THE GRAMMY NOMINATED POP-CULTURE ICON POST MALONE RELEASES NEW LP TWELVE CARAT TOOTHACHE, A SOUL-BARING FOLLOW UP TO 2019’S HOLLYWOOD’S BLEEDING

BY MADELYN DAWSON

Austin Richard Post is a man of contradictions. With 14 tattoos on his face, a cowboy hat on his head, and his uber-distinctive warble, Post Malone has never been bound by anyone else’s idea of who he should be. On his newly released LP, Twelve Carat Toothache, Malone proves that not only can he do it all from the tight, poppy hooks of “Wrapped Around Your Finger” to bouncy trap beats in “Insane” to confessional, country-influenced ballads like “Lemon Tree” he can also feel it all.

Not only does his fourth full-length studio project see the nine-time Grammy nominee at his most thematically focused, it showcases Malone at his most vulnerable, introspective, and raw. He is battling demons, struggling with physical and intangible vices, but he is never overshadowed by them. Even at his most candid, he does not sacrifice the more off kilter levity that fans have come to appreciate about his approach to songwriting.

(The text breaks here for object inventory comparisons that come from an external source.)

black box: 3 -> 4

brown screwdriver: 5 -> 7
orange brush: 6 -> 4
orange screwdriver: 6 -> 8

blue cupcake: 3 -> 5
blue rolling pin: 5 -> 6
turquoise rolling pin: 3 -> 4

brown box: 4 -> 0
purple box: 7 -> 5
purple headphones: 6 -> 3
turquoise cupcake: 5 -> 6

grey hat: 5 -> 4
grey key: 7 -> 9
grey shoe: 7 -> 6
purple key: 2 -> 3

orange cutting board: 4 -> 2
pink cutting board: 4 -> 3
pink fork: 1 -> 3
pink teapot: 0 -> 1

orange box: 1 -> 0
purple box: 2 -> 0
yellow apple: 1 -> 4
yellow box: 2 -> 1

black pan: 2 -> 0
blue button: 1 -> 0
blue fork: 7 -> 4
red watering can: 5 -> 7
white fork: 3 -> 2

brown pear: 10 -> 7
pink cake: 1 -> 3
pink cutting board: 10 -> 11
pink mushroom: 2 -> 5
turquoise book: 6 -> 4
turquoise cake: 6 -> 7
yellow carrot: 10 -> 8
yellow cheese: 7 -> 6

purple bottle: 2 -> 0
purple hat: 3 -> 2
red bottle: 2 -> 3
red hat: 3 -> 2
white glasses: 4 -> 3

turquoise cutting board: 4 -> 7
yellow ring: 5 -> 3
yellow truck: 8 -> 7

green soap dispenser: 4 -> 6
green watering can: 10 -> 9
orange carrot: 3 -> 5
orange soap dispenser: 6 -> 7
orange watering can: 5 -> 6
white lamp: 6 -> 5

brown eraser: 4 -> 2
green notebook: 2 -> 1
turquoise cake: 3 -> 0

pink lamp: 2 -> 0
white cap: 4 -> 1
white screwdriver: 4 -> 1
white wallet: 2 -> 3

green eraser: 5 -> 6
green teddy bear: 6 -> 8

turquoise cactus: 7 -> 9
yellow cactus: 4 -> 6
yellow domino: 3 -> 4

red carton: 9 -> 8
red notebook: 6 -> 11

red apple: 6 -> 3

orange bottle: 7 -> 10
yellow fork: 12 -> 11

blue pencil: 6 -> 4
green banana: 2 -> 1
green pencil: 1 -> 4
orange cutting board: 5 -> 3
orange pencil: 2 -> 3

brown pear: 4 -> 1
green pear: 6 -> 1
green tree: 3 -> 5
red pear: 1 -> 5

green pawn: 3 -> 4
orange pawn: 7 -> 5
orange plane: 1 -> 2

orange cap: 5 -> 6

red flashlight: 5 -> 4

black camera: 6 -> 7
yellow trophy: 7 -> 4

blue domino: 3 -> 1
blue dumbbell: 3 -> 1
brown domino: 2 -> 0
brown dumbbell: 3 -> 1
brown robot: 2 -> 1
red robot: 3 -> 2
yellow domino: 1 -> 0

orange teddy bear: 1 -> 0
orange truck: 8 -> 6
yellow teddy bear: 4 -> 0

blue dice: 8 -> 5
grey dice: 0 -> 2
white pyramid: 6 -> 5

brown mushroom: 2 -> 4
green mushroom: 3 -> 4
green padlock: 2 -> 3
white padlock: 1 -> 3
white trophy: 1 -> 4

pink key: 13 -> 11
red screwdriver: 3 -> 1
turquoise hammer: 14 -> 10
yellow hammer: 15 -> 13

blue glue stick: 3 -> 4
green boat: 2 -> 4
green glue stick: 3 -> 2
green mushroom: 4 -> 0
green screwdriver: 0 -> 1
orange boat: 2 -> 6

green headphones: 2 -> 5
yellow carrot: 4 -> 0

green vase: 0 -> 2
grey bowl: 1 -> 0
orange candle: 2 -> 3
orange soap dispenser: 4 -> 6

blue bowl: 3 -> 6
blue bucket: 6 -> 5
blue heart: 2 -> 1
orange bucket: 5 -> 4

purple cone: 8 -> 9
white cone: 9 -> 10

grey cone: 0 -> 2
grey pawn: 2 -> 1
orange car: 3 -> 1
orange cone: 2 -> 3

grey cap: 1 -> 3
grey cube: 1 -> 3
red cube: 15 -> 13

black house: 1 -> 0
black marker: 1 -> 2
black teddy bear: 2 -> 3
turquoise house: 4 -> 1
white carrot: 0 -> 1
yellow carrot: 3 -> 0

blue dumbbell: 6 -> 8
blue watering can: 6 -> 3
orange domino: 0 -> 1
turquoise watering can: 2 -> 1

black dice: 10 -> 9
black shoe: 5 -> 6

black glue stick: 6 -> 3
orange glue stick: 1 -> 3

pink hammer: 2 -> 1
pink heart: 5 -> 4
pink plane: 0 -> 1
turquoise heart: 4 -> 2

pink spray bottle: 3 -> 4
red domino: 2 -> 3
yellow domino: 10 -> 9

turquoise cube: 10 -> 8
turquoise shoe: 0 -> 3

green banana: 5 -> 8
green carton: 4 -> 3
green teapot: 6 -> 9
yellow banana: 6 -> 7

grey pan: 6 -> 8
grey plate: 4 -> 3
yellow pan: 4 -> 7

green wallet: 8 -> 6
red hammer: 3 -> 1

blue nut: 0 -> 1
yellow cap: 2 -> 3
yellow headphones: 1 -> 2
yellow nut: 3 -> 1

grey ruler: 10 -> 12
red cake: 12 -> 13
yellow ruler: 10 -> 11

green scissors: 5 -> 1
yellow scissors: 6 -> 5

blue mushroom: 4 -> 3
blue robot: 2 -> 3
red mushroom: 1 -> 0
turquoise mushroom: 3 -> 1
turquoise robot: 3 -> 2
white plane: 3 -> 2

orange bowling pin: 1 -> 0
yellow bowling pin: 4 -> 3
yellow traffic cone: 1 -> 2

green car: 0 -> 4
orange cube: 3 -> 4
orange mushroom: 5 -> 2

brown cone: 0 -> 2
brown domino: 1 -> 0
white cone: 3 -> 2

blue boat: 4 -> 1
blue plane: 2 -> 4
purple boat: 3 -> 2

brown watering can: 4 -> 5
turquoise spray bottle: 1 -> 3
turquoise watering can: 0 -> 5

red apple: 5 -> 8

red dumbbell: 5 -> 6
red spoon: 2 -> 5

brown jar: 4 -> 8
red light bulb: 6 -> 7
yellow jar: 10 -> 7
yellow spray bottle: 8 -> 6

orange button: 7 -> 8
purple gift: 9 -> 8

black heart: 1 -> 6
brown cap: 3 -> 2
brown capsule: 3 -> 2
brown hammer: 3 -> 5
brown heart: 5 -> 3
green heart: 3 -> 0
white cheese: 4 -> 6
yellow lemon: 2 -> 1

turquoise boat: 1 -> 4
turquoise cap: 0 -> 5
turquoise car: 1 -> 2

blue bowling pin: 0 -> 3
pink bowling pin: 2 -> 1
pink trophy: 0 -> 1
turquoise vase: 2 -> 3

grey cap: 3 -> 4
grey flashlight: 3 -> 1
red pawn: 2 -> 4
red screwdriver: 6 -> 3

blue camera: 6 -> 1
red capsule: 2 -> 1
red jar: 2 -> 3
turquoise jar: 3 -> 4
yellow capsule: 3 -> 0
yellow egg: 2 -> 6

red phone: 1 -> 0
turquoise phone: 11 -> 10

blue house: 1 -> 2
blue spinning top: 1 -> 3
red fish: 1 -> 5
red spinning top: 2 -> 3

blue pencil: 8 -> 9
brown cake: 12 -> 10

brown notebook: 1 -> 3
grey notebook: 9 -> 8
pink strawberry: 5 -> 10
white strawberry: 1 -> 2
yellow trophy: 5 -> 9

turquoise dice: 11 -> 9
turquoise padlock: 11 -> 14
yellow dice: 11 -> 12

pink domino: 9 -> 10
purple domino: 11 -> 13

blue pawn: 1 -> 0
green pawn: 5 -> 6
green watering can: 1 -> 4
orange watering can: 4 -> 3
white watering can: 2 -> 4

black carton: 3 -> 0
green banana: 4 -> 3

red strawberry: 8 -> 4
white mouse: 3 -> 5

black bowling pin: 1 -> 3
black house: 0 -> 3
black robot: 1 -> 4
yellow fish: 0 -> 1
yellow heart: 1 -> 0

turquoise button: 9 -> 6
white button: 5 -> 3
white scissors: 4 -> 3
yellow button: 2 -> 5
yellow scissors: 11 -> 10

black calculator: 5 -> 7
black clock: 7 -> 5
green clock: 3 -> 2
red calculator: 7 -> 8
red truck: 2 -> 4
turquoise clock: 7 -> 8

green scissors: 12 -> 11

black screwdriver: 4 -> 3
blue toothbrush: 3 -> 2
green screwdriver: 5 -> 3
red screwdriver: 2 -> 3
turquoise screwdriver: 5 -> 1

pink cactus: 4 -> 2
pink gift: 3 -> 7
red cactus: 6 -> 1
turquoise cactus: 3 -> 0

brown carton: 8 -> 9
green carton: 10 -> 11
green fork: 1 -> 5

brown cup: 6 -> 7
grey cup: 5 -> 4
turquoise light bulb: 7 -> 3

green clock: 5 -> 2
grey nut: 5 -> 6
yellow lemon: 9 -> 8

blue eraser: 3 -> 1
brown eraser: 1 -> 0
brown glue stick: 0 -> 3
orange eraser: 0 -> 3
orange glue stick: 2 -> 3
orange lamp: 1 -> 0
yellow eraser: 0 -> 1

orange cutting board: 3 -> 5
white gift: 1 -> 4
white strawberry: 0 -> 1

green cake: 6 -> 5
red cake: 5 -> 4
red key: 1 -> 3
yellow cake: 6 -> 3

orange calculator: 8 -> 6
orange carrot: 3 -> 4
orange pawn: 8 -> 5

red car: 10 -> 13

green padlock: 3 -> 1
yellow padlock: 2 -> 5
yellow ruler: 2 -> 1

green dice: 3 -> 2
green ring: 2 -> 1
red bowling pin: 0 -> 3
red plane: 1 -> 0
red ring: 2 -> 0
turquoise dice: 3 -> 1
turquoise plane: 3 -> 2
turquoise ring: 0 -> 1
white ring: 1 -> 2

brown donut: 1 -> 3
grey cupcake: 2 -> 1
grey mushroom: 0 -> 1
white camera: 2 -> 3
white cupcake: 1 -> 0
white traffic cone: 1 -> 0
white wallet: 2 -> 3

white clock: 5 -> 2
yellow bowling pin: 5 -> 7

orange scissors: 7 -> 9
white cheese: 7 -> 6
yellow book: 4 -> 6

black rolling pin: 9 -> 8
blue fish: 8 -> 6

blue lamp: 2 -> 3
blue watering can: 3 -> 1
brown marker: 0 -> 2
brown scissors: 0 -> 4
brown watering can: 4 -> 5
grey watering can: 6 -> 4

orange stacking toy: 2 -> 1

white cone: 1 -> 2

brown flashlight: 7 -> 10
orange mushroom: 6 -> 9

Twelve Carat Toothache is an exercise in storytelling. Free of pretension, hyperbole, and even genre, Malone’s 43-minute journey is an expression by (and for) the self. “That’s the most important part,” Malone told Billboard on the topic of finally writing an album truly for himself. “For a long time, I didn’t know how to do that.”

For Malone, this discovery comes in the form of stripping his storytelling to the barest bones of human experience, tackling themes of despair, isolation, and self-destruction. From the first single, the New York native finds power in the paradox of claustrophobic isolation: a pandemic-era mainstay for many.

Cellini Spread

“Cooped Up’s” echoing, minimal beat and overstated reverb contend with the compression of Malone and Roddy Ricch’s vocal performances. As Malone sings about yearning for escape, his voice sounds as if it is being pressed up against the walls of an empty room. On the more stripped-down “Love/Hate Letter to Alcohol,” an unlikely collab with indie folk band Fleet Foxes, Malone is painfully straightforward, deadpan even, about his relationship with alcohol abuse.

This is not to say that the album is without its glimmers of hope. Malone’s Doja Cat collaboration lives up to its title of “A Happier Song,” and in “Wasting Angels,” he sings, “I won’t let another angel go to waste,” giving listeners a reprieve from the soul-baring devastation and reminding us that hope does exist, even in dark times. Somehow still, Malone is able to make us believe it.